Quelle:
######

Zypern. Schöne Strände, eine bewegte Geschichte und ein beachtlicher Kultur-Mix. Das alles bietet Zypern, doch seit der Eurokrise bleiben die Touristen fern. Dabei hatte es die Urlaubsinsel zwischen den preiswerteren Touristenhochburgen Griechenland und der Türkei noch nicht wirklich leicht.

Fehlt eigentlich nur noch Aphrodite. Die Göttin der Liebe und Schönheit soll hier auf Zypern dem Schaum des Meeres entstiegen sein. Die Location jedenfalls wäre ideal für einen erneuten sagenhaften Auftritt. Wir sitzen am Strand der „Thalassines Beach Villas“ unter einem Baldachin, dessen Blätterdach der Sonne den Stachel nimmt, und blicken aufs Meer wie Menschen eben so aufs Meer blicken. Tiefenentspannt. Versonnen. Verträumt. Kräuselt dort vorne nicht die Wasseroberfläche? Da wird doch nicht… ? Nein, schade, denn ein bisschen Aphrodite könnte der von Krisen geplagten Insel jetzt ganz gut tun.

######

Vorliegende Auflistung:
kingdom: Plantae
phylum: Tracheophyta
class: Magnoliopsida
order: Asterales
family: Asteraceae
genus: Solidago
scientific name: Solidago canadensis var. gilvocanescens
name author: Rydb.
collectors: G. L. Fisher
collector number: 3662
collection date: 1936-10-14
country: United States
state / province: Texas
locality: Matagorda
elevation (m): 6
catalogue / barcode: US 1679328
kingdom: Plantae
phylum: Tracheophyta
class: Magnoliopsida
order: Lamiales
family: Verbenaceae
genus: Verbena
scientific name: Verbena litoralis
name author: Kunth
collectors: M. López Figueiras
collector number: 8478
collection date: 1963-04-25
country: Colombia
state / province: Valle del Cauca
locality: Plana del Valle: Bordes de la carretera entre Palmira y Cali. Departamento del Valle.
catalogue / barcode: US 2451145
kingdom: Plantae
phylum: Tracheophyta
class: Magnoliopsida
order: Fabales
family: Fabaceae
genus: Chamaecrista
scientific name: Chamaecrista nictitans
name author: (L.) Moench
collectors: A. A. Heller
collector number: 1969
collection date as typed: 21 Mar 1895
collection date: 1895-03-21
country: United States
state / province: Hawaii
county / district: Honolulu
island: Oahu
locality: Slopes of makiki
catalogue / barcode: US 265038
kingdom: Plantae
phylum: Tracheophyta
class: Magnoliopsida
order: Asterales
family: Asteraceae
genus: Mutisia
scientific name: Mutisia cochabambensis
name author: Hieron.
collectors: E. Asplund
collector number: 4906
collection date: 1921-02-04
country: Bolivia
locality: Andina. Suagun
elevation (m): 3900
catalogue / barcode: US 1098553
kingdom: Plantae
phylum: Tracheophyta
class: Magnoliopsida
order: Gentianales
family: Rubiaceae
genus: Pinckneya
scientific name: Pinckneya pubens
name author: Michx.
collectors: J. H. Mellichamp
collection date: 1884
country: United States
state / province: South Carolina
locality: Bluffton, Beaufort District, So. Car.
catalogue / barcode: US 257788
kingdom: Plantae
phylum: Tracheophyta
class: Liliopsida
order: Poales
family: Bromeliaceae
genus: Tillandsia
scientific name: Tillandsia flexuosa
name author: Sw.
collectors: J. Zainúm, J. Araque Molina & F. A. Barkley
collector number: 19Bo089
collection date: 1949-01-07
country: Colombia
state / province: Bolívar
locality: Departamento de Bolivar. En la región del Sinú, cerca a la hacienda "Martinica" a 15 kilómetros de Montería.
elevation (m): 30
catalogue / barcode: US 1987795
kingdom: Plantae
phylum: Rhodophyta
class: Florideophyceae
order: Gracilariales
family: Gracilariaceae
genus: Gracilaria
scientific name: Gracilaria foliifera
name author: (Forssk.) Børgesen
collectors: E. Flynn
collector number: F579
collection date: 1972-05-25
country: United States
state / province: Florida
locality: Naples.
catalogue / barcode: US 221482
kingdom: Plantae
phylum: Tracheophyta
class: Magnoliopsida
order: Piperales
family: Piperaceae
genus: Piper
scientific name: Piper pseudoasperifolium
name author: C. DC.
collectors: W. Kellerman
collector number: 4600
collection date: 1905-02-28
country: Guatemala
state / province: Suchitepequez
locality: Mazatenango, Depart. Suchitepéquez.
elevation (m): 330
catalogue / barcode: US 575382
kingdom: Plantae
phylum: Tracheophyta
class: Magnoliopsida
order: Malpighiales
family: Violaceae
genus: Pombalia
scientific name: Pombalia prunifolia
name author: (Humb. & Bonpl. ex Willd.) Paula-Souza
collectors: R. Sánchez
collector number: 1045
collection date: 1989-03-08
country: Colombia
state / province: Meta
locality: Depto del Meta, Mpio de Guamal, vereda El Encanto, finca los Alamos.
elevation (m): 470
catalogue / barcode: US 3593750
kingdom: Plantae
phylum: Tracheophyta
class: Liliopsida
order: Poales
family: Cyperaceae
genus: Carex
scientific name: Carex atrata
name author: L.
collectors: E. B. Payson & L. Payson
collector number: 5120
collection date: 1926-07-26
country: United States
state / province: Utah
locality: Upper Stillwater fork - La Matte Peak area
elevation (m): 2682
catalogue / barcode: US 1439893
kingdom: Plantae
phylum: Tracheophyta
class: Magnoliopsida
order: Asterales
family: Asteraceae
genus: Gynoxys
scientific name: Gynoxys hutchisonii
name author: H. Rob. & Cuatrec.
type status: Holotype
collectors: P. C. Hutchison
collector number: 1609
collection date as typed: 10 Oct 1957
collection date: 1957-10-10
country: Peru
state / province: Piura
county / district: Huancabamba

######

Aufgaben:
[1] Nennen Sie alle Dinge, die Zypern laut dem ersten Absatz des Textes über Zypern bietet.
[2] Geben Sie den Text über Zypern von „Zypern. Schöne Strände, eine“ bis „ganz gut tun.“ erneut wieder und tauschen Sie dabei „Zypern“ gegen „Kreta“ aus.
[3] Wer soll laut dem Text über Zypern auf der Insel dem Schaum des Meeres entstiegen sein?
Die Auflistung ist eigenständiges Material und gehört nicht zum Text über Zypern.

Lösungen:
[1] Schöne Strände, eine bewegte Geschichte und ein beachtlicher Kultur-Mix.

[2]
Kreta. Schöne Strände, eine bewegte Geschichte und ein beachtlicher Kultur-Mix. Das alles bietet Kreta, doch seit der Eurokrise bleiben die Touristen fern. Dabei hatte es die Urlaubsinsel zwischen den preiswerteren Touristenhochburgen Griechenland und der Türkei noch nicht wirklich leicht.

Fehlt eigentlich nur noch Aphrodite. Die Göttin der Liebe und Schönheit soll hier auf Kreta dem Schaum des Meeres entstiegen sein. Die Location jedenfalls wäre ideal für einen erneuten sagenhaften Auftritt. Wir sitzen am Strand der „Thalassines Beach Villas“ unter einem Baldachin, dessen Blätterdach der Sonne den Stachel nimmt, und blicken aufs Meer wie Menschen eben so aufs Meer blicken. Tiefenentspannt. Versonnen. Verträumt. Kräuselt dort vorne nicht die Wasseroberfläche? Da wird doch nicht… ? Nein, schade, denn ein bisschen Aphrodite könnte der von Krisen geplagten Insel jetzt ganz gut tun.

[3] Aphrodite, die Göttin der Liebe und Schönheit.